→ **Prompt**
In the listing below, print exactly the lines from the first through the one that contains "Figure 6: Mean".

→ **Data excerpt**
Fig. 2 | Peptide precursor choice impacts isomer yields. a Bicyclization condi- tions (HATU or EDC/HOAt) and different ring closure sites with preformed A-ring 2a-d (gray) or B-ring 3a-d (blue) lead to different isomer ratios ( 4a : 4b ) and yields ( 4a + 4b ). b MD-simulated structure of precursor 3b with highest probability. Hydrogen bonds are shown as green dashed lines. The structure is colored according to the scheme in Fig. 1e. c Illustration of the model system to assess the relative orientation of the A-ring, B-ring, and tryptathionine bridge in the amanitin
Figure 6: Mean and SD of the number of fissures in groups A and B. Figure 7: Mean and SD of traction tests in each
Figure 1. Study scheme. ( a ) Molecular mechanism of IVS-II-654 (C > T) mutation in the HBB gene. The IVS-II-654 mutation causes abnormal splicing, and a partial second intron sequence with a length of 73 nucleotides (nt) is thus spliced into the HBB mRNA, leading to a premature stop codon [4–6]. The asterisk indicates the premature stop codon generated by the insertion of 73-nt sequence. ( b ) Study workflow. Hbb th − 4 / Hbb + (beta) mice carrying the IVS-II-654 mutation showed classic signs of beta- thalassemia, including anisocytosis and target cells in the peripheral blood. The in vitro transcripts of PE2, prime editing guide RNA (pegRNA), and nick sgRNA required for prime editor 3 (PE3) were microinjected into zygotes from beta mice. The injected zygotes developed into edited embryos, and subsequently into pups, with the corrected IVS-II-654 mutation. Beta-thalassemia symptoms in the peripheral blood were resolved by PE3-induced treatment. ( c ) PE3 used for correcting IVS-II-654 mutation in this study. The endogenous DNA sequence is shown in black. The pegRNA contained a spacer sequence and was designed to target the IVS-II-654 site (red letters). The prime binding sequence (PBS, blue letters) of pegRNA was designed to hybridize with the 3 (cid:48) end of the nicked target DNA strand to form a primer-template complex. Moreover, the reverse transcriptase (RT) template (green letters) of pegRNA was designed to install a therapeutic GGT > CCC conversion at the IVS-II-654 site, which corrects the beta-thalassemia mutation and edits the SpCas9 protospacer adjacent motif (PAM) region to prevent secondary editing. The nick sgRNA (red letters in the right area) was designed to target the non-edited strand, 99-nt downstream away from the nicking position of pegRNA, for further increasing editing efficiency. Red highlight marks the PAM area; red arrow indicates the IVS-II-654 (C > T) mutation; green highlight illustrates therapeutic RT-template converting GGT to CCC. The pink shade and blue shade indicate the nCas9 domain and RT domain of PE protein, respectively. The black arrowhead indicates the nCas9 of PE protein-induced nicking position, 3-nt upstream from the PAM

→ **Response**
Fig. 2 | Peptide precursor choice impacts isomer yields. a Bicyclization condi- tions (HATU or EDC/HOAt) and different ring closure sites with preformed A-ring 2a-d (gray) or B-ring 3a-d (blue) lead to different isomer ratios ( 4a : 4b ) and yields ( 4a + 4b ). b MD-simulated structure of precursor 3b with highest probability. Hydrogen bonds are shown as green dashed lines. The structure is colored according to the scheme in Fig. 1e. c Illustration of the model system to assess the relative orientation of the A-ring, B-ring, and tryptathionine bridge in the amanitin
Figure 6: Mean and SD of the number of fissures in groups A and B. Figure 7: Mean and SD of traction tests in each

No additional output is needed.